Please reproduce the records word for word, starting at the first line and ending at the line that contains "- row: Geurie", with both ends included.
>> begin Given information
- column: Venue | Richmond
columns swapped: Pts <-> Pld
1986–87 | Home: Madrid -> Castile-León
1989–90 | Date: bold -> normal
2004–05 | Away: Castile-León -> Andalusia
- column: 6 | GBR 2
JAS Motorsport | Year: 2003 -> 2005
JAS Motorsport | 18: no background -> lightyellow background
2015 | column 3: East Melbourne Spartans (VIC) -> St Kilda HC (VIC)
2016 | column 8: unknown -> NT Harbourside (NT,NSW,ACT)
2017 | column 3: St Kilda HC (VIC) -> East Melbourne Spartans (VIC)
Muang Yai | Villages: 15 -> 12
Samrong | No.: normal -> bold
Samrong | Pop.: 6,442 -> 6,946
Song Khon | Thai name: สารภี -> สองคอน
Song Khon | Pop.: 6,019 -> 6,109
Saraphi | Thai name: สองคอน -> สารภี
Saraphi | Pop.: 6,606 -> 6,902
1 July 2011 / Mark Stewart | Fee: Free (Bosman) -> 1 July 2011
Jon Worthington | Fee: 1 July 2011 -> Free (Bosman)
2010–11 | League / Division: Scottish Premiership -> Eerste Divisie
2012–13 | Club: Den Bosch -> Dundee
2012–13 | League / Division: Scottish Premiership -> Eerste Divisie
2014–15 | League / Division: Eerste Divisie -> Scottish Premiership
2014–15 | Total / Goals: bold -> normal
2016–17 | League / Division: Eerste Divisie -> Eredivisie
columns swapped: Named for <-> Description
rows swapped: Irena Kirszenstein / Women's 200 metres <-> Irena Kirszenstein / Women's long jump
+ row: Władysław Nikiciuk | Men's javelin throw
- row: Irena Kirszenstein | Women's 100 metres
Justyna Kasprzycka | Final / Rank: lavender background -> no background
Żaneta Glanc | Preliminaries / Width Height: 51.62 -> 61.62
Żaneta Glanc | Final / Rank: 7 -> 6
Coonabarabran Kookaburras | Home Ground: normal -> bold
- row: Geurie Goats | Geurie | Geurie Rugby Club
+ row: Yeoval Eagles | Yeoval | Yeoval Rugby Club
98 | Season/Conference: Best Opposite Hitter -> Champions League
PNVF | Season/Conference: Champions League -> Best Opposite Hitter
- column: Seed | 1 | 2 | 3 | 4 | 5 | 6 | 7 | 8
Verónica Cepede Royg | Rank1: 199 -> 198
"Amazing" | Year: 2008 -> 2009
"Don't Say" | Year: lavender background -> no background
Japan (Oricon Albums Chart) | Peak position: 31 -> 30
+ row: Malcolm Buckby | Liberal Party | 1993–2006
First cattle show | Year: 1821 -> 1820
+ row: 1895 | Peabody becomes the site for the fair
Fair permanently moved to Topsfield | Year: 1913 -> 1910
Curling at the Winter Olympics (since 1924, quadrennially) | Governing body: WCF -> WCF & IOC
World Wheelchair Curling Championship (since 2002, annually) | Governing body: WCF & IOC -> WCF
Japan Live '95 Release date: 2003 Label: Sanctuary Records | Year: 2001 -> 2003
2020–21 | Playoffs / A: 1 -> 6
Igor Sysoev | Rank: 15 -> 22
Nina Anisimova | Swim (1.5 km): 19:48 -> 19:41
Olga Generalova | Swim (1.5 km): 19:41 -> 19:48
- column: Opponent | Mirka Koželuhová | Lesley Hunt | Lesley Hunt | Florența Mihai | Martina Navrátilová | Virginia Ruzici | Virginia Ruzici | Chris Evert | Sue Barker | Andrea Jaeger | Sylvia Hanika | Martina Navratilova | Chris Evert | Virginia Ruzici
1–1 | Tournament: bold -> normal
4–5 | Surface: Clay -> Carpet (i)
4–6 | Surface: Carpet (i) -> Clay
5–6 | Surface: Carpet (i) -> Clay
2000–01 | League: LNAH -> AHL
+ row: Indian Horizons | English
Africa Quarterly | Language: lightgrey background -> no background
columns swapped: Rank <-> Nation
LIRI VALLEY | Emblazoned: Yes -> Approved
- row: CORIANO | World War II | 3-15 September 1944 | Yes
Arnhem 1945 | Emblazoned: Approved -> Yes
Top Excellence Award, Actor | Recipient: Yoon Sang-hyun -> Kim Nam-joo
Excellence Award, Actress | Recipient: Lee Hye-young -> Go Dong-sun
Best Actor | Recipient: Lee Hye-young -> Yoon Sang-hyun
>> end Given information
The answer:
- column: Venue | Richmond
columns swapped: Pts <-> Pld
1986–87 | Home: Madrid -> Castile-León
1989–90 | Date: bold -> normal
2004–05 | Away: Castile-León -> Andalusia
- column: 6 | GBR 2
JAS Motorsport | Year: 2003 -> 2005
JAS Motorsport | 18: no background -> lightyellow background
2015 | column 3: East Melbourne Spartans (VIC) -> St Kilda HC (VIC)
2016 | column 8: unknown -> NT Harbourside (NT,NSW,ACT)
2017 | column 3: St Kilda HC (VIC) -> East Melbourne Spartans (VIC)
Muang Yai | Villages: 15 -> 12
Samrong | No.: normal -> bold
Samrong | Pop.: 6,442 -> 6,946
Song Khon | Thai name: สารภี -> สองคอน
Song Khon | Pop.: 6,019 -> 6,109
Saraphi | Thai name: สองคอน -> สารภี
Saraphi | Pop.: 6,606 -> 6,902
1 July 2011 / Mark Stewart | Fee: Free (Bosman) -> 1 July 2011
Jon Worthington | Fee: 1 July 2011 -> Free (Bosman)
2010–11 | League / Division: Scottish Premiership -> Eerste Divisie
2012–13 | Club: Den Bosch -> Dundee
2012–13 | League / Division: Scottish Premiership -> Eerste Divisie
2014–15 | League / Division: Eerste Divisie -> Scottish Premiership
2014–15 | Total / Goals: bold -> normal
2016–17 | League / Division: Eerste Divisie -> Eredivisie
columns swapped: Named for <-> Description
rows swapped: Irena Kirszenstein / Women's 200 metres <-> Irena Kirszenstein / Women's long jump
+ row: Władysław Nikiciuk | Men's javelin throw
- row: Irena Kirszenstein | Women's 100 metres
Justyna Kasprzycka | Final / Rank: lavender background -> no background
Żaneta Glanc | Preliminaries / Width Height: 51.62 -> 61.62
Żaneta Glanc | Final / Rank: 7 -> 6
Coonabarabran Kookaburras | Home Ground: normal -> bold
- row: Geurie Goats | Geurie | Geurie Rugby Club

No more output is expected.